The cuts continue at Amazon. The e-commerce giant, which during the pandemic has been on a hiring spree, has laid off more than 27,000 people in the last two years. Part of the layoffs directly affected Amazon Devices, the division that encompasses, among other things, the Echo and Alexa products. The company has just announced a new round of layoffs, this time numbering in the “hundreds”.
According to Reuters, the news broke this morning on Washington time when employees received an internal email. “We are making changes in our efforts to better align with our business priorities and we know what matters most to customers, which includes maximising our resources and efforts focused on generative AI,” said Alexa and Fire TV chief Daniel Rausch.
Alexa at the epicentre of this round of layoffs
Unlike previous layoffs, which spanned several divisions, Amazon has focused on Alexa, a voice assistant that has squandered billions of dollars and was once innovative (like Siri or Google Assistant), but whose evolution has stalled, leading users to use it for basic tasks like playing music, setting alarms, checking the weather or controlling connected home devices.

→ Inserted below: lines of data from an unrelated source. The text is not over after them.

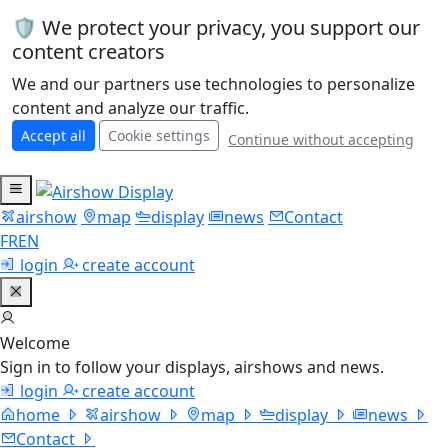
🛡️ We protect your privacy, you support our
content creators
We and our partners use technologies to personalize
content and analyze our traffic.
Accept all
Cookie settings
Continue without accepting
airshow
map
display
news
Contact
FR
EN
login
create account
Welcome
Sign in to follow your displays, airshows and news.
login
create account
home
airshow
map
display
news
Contact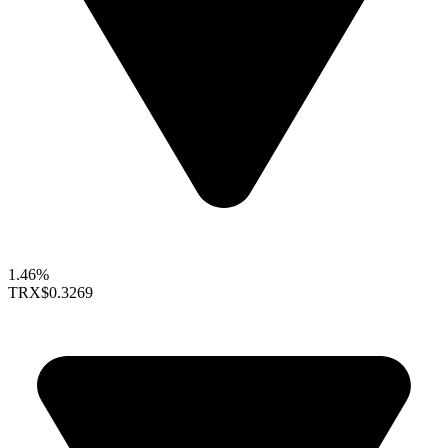
1.46%
TRX
$0.3269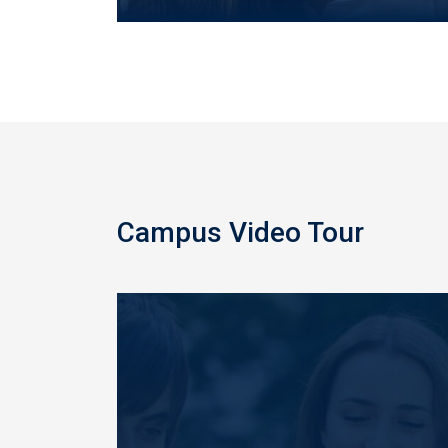
Campus Video Tour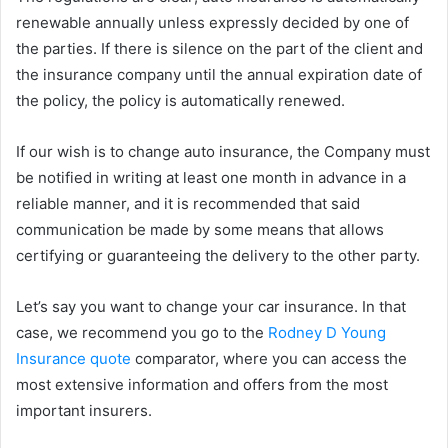
renewable annually unless expressly decided by one of
the parties. If there is silence on the part of the client and
the insurance company until the annual expiration date of
the policy, the policy is automatically renewed.
If our wish is to change auto insurance, the Company must
be notified in writing at least one month in advance in a
reliable manner, and it is recommended that said
communication be made by some means that allows
certifying or guaranteeing the delivery to the other party.
Let’s say you want to change your car insurance. In that
case, we recommend you go to the
Rodney D Young
Insurance quote
comparator, where you can access the
most extensive information and offers from the most
important insurers.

The world, at least for the moment, seems obsessed with the evolution of artificial intelligence and applications such as ChatGPT. Against this backdrop we have seen Amazon invest $4 billion in Antrophic, an OpenAI rival, and promise the arrival of generative AI to Alexa to improve the capabilities of its assistant. It is after this that the company has opted to cut “hundreds of roles” in Alexa.
The layoffs will affect company employees in different parts of the world. Employees in the US and Canada hit by the cuts will be notified today, while those in India will find out on Monday morning local time. The manner of the announcement, as we can see, will leave many people uncertain this weekend whether they will keep their jobs on Monday or not.
In the midst of this year’s employee exodus, Dave Limp, the head of Amazon Devices, said in February that Amazon remained “fully committed” to Alexa. We’ll have to wait and see how things evolve within the company and whether the voice assistant will indeed recover the splendour it had in its early days. For the time being, as we say, this is a challenge that other Big Tech assistants are also facing.